Note: Specifying a non-existent collection will result in an error.
Returns: list of matching chunks with score, content, and source metadata.
Cite the content directly in your response rather than paraphrasing.
"""
Three key points:
① The "When to use" section is the most important. This is how the LLM decides whether to pick this Tool out of potentially dozens of options.
② Specify allowed values and recommended defaults. Without guidance, the LLM has to guess. With recommended values, you get consistent behavior.

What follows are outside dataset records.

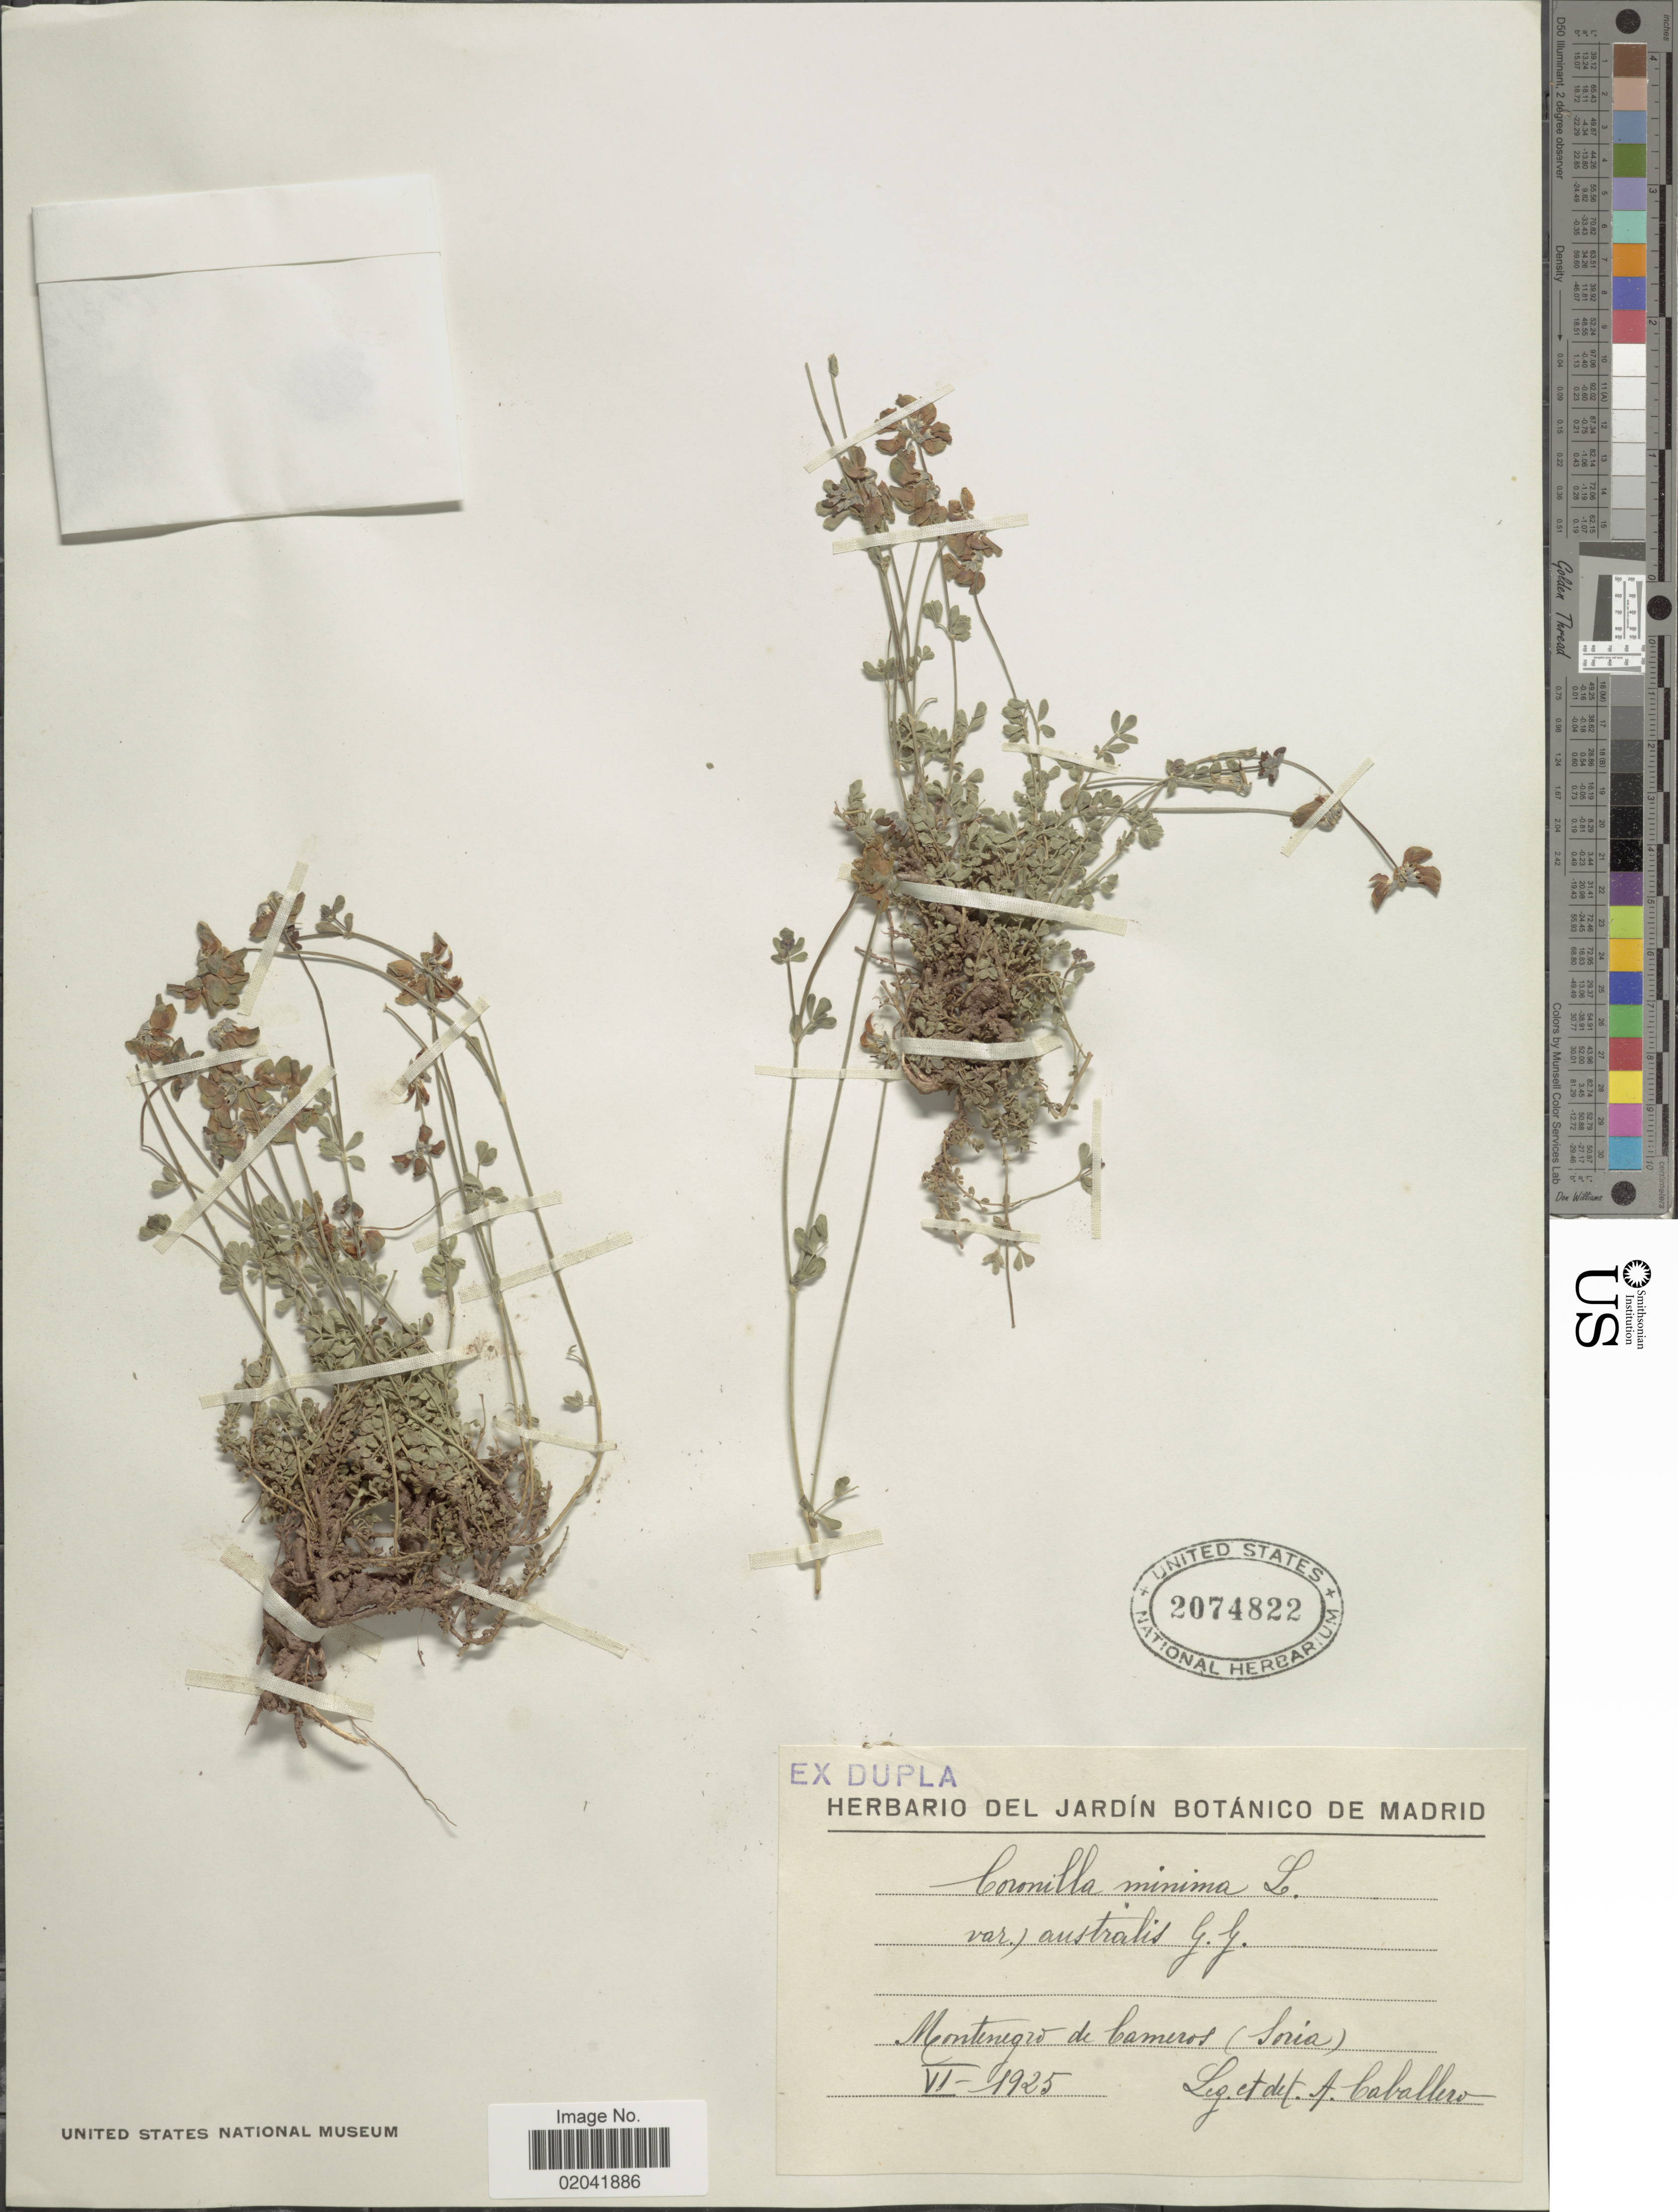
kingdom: Plantae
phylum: Tracheophyta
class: Magnoliopsida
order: Fabales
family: Fabaceae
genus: Coronilla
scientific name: Coronilla minima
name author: L.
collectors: A. Caballero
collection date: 1925-06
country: Spain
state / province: Castilla y León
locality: Montenegro de Cameros (Soria)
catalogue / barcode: US 2074822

③ Include hints about what to do with the result. Guiding the LLM's follow-up actions keeps the user experience predictable.
A Tool description isn't code — it's an instruction to the LLM. It's worth the time.
Security note: Embedded MCP exposes all Tools — including deletion and admin operations, not just search. In production, expose only the Tools the AI agent actually needs, and isolate the
/mcpendpoint within your internal network.
8. Wrapping Up
Adding MCP lets you give AI agents new capabilities without major changes to an existing service.
If you own the service and are adding MCP yourself, Embedded pattern + Streamable HTTP is the natural choice. If you can't modify the existing server, or you're setting up a local client workflow, Bridge pattern + stdio is a better fit.
MCP is a fast-moving ecosystem. Supported Transports and feature availability vary across clients, so check the documentation for the client you're connecting to before you start.
Code in Implementation A is excerpted from a real FastAPI + FastMCP RAG server. Implementation B is example code for illustrating the pattern.